> _Data provided_
== == ==

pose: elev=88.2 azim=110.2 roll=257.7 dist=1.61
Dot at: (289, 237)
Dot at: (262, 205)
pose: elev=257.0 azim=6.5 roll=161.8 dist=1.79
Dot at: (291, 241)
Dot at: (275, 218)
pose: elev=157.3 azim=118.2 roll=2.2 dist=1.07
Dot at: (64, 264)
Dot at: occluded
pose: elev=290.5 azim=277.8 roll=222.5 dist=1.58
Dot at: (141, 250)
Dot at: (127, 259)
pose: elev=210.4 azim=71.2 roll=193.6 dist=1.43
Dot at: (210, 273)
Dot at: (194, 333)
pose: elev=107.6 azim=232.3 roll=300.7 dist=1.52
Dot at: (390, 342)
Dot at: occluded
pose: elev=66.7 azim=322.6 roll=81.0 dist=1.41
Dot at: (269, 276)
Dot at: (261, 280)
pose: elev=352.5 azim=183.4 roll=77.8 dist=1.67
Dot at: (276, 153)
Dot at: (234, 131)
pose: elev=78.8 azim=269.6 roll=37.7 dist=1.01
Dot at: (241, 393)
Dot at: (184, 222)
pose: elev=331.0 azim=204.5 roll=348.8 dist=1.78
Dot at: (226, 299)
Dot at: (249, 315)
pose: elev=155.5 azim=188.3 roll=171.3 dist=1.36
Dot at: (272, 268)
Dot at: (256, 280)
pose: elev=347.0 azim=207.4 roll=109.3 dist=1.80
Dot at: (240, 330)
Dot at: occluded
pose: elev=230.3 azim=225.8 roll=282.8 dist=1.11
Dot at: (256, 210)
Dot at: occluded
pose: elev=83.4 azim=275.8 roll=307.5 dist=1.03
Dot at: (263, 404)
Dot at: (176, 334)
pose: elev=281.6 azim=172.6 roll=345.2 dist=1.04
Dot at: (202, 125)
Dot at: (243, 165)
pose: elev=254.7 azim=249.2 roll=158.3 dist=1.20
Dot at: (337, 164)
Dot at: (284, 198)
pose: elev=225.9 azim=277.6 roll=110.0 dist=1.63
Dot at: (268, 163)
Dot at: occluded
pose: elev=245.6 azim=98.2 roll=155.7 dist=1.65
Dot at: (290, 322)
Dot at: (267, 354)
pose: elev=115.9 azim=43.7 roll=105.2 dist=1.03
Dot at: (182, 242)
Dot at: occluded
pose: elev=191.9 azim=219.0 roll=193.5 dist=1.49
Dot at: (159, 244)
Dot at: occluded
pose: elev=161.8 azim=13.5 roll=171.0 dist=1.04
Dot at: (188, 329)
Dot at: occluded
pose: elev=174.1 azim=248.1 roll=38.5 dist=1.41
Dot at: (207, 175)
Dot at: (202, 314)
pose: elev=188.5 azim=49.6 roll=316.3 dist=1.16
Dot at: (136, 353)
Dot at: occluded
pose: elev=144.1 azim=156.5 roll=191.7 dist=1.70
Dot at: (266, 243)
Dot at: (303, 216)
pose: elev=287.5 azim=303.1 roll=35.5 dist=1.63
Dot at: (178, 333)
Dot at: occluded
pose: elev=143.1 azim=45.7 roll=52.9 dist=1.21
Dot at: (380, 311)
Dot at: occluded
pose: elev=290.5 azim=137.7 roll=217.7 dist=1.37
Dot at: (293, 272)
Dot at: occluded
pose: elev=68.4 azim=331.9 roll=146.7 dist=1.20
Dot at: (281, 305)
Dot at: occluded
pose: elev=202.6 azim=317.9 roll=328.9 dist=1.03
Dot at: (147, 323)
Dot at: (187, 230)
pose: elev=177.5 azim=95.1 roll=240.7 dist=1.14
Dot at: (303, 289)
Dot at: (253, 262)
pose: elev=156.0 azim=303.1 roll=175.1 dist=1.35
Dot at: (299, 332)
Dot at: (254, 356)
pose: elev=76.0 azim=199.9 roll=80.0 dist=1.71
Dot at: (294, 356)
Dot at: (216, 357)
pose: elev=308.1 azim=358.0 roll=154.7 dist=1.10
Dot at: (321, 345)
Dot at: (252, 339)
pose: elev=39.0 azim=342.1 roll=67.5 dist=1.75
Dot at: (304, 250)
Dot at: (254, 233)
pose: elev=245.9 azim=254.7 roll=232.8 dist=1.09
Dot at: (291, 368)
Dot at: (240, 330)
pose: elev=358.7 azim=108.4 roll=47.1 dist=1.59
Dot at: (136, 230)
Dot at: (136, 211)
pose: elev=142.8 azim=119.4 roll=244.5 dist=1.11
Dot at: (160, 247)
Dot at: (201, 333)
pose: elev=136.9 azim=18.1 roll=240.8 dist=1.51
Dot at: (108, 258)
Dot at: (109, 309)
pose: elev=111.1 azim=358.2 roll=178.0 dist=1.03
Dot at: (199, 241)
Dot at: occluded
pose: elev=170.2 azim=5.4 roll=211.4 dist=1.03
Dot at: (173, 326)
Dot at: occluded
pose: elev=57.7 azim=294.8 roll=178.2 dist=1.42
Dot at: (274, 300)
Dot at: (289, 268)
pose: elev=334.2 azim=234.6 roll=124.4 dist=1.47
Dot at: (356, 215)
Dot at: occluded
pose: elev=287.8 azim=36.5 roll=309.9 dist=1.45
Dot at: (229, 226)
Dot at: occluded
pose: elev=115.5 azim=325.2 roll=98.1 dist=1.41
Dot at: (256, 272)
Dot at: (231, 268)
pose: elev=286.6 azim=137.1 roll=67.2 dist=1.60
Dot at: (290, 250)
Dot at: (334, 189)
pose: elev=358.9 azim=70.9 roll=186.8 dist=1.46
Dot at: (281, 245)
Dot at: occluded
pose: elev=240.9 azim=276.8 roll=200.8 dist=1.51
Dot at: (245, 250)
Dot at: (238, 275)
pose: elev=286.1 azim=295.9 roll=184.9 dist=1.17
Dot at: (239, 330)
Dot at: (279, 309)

== == ==

> _Your objective_
Output every line of the listing above verbatim, with no changes.

> _Solution below_
pose: elev=88.2 azim=110.2 roll=257.7 dist=1.61
Dot at: (289, 237)
Dot at: (262, 205)
pose: elev=257.0 azim=6.5 roll=161.8 dist=1.79
Dot at: (291, 241)
Dot at: (275, 218)
pose: elev=157.3 azim=118.2 roll=2.2 dist=1.07
Dot at: (64, 264)
Dot at: occluded
pose: elev=290.5 azim=277.8 roll=222.5 dist=1.58
Dot at: (141, 250)
Dot at: (127, 259)
pose: elev=210.4 azim=71.2 roll=193.6 dist=1.43
Dot at: (210, 273)
Dot at: (194, 333)
pose: elev=107.6 azim=232.3 roll=300.7 dist=1.52
Dot at: (390, 342)
Dot at: occluded
pose: elev=66.7 azim=322.6 roll=81.0 dist=1.41
Dot at: (269, 276)
Dot at: (261, 280)
pose: elev=352.5 azim=183.4 roll=77.8 dist=1.67
Dot at: (276, 153)
Dot at: (234, 131)
pose: elev=78.8 azim=269.6 roll=37.7 dist=1.01
Dot at: (241, 393)
Dot at: (184, 222)
pose: elev=331.0 azim=204.5 roll=348.8 dist=1.78
Dot at: (226, 299)
Dot at: (249, 315)
pose: elev=155.5 azim=188.3 roll=171.3 dist=1.36
Dot at: (272, 268)
Dot at: (256, 280)
pose: elev=347.0 azim=207.4 roll=109.3 dist=1.80
Dot at: (240, 330)
Dot at: occluded
pose: elev=230.3 azim=225.8 roll=282.8 dist=1.11
Dot at: (256, 210)
Dot at: occluded
pose: elev=83.4 azim=275.8 roll=307.5 dist=1.03
Dot at: (263, 404)
Dot at: (176, 334)
pose: elev=281.6 azim=172.6 roll=345.2 dist=1.04
Dot at: (202, 125)
Dot at: (243, 165)
pose: elev=254.7 azim=249.2 roll=158.3 dist=1.20
Dot at: (337, 164)
Dot at: (284, 198)
pose: elev=225.9 azim=277.6 roll=110.0 dist=1.63
Dot at: (268, 163)
Dot at: occluded
pose: elev=245.6 azim=98.2 roll=155.7 dist=1.65
Dot at: (290, 322)
Dot at: (267, 354)
pose: elev=115.9 azim=43.7 roll=105.2 dist=1.03
Dot at: (182, 242)
Dot at: occluded
pose: elev=191.9 azim=219.0 roll=193.5 dist=1.49
Dot at: (159, 244)
Dot at: occluded
pose: elev=161.8 azim=13.5 roll=171.0 dist=1.04
Dot at: (188, 329)
Dot at: occluded
pose: elev=174.1 azim=248.1 roll=38.5 dist=1.41
Dot at: (207, 175)
Dot at: (202, 314)
pose: elev=188.5 azim=49.6 roll=316.3 dist=1.16
Dot at: (136, 353)
Dot at: occluded
pose: elev=144.1 azim=156.5 roll=191.7 dist=1.70
Dot at: (266, 243)
Dot at: (303, 216)
pose: elev=287.5 azim=303.1 roll=35.5 dist=1.63
Dot at: (178, 333)
Dot at: occluded
pose: elev=143.1 azim=45.7 roll=52.9 dist=1.21
Dot at: (380, 311)
Dot at: occluded
pose: elev=290.5 azim=137.7 roll=217.7 dist=1.37
Dot at: (293, 272)
Dot at: occluded
pose: elev=68.4 azim=331.9 roll=146.7 dist=1.20
Dot at: (281, 305)
Dot at: occluded
pose: elev=202.6 azim=317.9 roll=328.9 dist=1.03
Dot at: (147, 323)
Dot at: (187, 230)
pose: elev=177.5 azim=95.1 roll=240.7 dist=1.14
Dot at: (303, 289)
Dot at: (253, 262)
pose: elev=156.0 azim=303.1 roll=175.1 dist=1.35
Dot at: (299, 332)
Dot at: (254, 356)
pose: elev=76.0 azim=199.9 roll=80.0 dist=1.71
Dot at: (294, 356)
Dot at: (216, 357)
pose: elev=308.1 azim=358.0 roll=154.7 dist=1.10
Dot at: (321, 345)
Dot at: (252, 339)
pose: elev=39.0 azim=342.1 roll=67.5 dist=1.75
Dot at: (304, 250)
Dot at: (254, 233)
pose: elev=245.9 azim=254.7 roll=232.8 dist=1.09
Dot at: (291, 368)
Dot at: (240, 330)
pose: elev=358.7 azim=108.4 roll=47.1 dist=1.59
Dot at: (136, 230)
Dot at: (136, 211)
pose: elev=142.8 azim=119.4 roll=244.5 dist=1.11
Dot at: (160, 247)
Dot at: (201, 333)
pose: elev=136.9 azim=18.1 roll=240.8 dist=1.51
Dot at: (108, 258)
Dot at: (109, 309)
pose: elev=111.1 azim=358.2 roll=178.0 dist=1.03
Dot at: (199, 241)
Dot at: occluded
pose: elev=170.2 azim=5.4 roll=211.4 dist=1.03
Dot at: (173, 326)
Dot at: occluded
pose: elev=57.7 azim=294.8 roll=178.2 dist=1.42
Dot at: (274, 300)
Dot at: (289, 268)
pose: elev=334.2 azim=234.6 roll=124.4 dist=1.47
Dot at: (356, 215)
Dot at: occluded
pose: elev=287.8 azim=36.5 roll=309.9 dist=1.45
Dot at: (229, 226)
Dot at: occluded
pose: elev=115.5 azim=325.2 roll=98.1 dist=1.41
Dot at: (256, 272)
Dot at: (231, 268)
pose: elev=286.6 azim=137.1 roll=67.2 dist=1.60
Dot at: (290, 250)
Dot at: (334, 189)
pose: elev=358.9 azim=70.9 roll=186.8 dist=1.46
Dot at: (281, 245)
Dot at: occluded
pose: elev=240.9 azim=276.8 roll=200.8 dist=1.51
Dot at: (245, 250)
Dot at: (238, 275)
pose: elev=286.1 azim=295.9 roll=184.9 dist=1.17
Dot at: (239, 330)
Dot at: (279, 309)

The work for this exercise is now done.